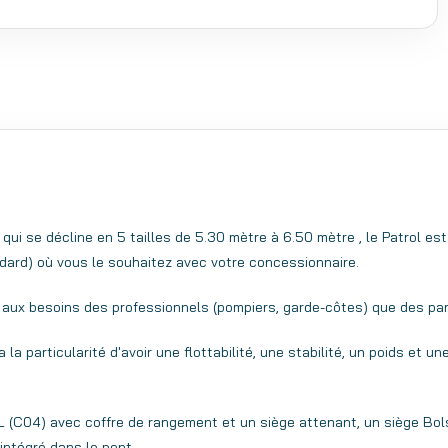
n qui se décline en 5 tailles de 5.30 mètre à 6.50 mètre , le Patrol e
andard) où vous le souhaitez avec votre concessionnaire.
aux besoins des professionnels (pompiers, garde-côtes) que des part
 la particularité d'avoir une flottabilité, une stabilité, un poids et
 L (C04) avec coffre de rangement et un siège attenant, un siège Bol
 intégré dans le pont.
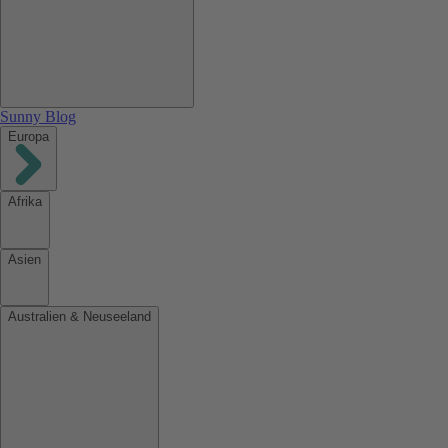
Sunny Blog
Europa
Afrika
Asien
Australien & Neuseeland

▶ _WORK INSTRUCTIONS_:
Output every entry exactly as given; pictures are not part of the copy.

▶ _EXPECTED OUTPUT_:
n qui se décline en 5 tailles de 5.30 mètre à 6.50 mètre , le Patrol e
andard) où vous le souhaitez avec votre concessionnaire.
aux besoins des professionnels (pompiers, garde-côtes) que des part
 la particularité d'avoir une flottabilité, une stabilité, un poids et
 L (C04) avec coffre de rangement et un siège attenant, un siège Bol
 intégré dans le pont.
Sunny Blog
Europa
Afrika
Asien
Australien & Neuseeland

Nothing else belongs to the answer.